Unfortunately it took me two days to realise that this was the problem. Before installing
the maps I had made a backup of /usr/local/games/quake3 to /usr/local/games/quake3-backup.
Then I installed the maps and tried to run quake3, and got the above error. The first thing
I tried was running the backup version of quake3 (/usr/local/games/quake3-backup/quake3), to check
that that ran ok. Of course in a stroke of genius, loki games or whoever ported quake3
to linux decided to make that file a script with, as it's first line:
cd /usr/local/games/quake3
ie the script in my backup
directory did not run the quake3 backup version at all. Since, in the last couple of days,
I'd upgraded my nVidia drivers, my XFree86 installation, and the glibc libraries, I could not
be sure that one of those hadn't caused the problem.

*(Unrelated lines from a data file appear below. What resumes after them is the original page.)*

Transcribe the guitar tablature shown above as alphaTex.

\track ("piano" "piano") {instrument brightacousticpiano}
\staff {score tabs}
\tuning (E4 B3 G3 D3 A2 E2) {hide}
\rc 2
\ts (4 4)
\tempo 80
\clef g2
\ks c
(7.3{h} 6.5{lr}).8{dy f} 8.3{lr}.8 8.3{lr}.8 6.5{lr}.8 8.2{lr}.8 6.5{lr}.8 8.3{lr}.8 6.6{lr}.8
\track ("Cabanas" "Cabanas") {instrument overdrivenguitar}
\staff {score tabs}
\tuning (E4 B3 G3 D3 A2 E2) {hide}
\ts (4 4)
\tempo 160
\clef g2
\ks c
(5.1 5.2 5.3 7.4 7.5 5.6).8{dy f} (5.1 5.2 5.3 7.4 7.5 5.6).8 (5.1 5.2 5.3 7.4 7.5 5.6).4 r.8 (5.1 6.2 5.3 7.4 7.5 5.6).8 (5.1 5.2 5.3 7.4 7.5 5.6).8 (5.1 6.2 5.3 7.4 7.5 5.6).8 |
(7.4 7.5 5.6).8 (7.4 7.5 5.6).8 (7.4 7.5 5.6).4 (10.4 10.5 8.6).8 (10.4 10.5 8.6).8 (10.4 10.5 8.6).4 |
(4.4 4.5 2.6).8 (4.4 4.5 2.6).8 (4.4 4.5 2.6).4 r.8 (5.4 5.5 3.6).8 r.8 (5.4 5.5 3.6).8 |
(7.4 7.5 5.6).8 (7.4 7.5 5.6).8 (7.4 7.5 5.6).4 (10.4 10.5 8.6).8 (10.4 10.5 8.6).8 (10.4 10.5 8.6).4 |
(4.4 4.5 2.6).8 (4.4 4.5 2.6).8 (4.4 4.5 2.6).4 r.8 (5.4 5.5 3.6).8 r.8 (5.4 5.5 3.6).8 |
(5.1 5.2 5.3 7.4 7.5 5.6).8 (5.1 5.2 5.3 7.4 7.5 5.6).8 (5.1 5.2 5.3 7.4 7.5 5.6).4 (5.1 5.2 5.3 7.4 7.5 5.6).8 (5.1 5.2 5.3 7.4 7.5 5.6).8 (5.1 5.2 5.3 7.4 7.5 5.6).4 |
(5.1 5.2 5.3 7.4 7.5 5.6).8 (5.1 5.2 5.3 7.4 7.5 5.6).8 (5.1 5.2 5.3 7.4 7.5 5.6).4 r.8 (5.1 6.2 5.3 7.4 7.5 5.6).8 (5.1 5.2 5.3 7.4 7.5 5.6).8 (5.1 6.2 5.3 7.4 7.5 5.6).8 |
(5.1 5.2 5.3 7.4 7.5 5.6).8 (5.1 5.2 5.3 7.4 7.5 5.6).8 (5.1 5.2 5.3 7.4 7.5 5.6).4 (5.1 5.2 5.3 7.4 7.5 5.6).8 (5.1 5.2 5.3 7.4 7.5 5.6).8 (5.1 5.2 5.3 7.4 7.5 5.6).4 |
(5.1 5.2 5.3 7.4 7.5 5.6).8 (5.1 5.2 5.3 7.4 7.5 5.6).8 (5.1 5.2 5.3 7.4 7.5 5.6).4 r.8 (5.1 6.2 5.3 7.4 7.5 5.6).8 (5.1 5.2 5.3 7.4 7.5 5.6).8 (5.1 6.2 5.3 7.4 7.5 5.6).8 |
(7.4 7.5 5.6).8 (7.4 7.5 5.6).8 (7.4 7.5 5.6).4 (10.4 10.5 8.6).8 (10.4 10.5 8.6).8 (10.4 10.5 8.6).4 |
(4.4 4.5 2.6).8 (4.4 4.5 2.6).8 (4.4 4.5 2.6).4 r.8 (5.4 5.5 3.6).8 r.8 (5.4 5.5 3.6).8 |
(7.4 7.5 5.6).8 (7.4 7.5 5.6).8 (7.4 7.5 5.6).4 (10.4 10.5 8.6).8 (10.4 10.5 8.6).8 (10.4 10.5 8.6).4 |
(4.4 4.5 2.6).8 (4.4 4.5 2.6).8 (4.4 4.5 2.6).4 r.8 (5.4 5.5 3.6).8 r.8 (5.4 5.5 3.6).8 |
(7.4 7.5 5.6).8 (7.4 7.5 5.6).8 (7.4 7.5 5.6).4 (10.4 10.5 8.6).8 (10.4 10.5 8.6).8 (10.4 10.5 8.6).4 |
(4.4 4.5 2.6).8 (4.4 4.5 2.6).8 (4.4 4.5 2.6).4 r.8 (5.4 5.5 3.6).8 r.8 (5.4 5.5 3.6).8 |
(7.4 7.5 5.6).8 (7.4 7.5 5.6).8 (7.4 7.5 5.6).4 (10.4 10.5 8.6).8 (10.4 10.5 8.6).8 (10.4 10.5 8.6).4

First I tried downgrading my nVidia
drivers again, then X, then I tried a completely new installation
of mandrake 9, then when it still didn't work, to go back to mandrake 8.2, with the same
nVidia drivers and X installation that had been working for ages. It still didn't work.
It was only when I went to try using strace on /usr/local/games/quake3-backup/quake3 that I remembered
it was a script and so I went to edit the script to make it strace the quake3 binary and saw
that it was cd'ing to the /usr/local/games/quake3 directory regardless of where it was itself.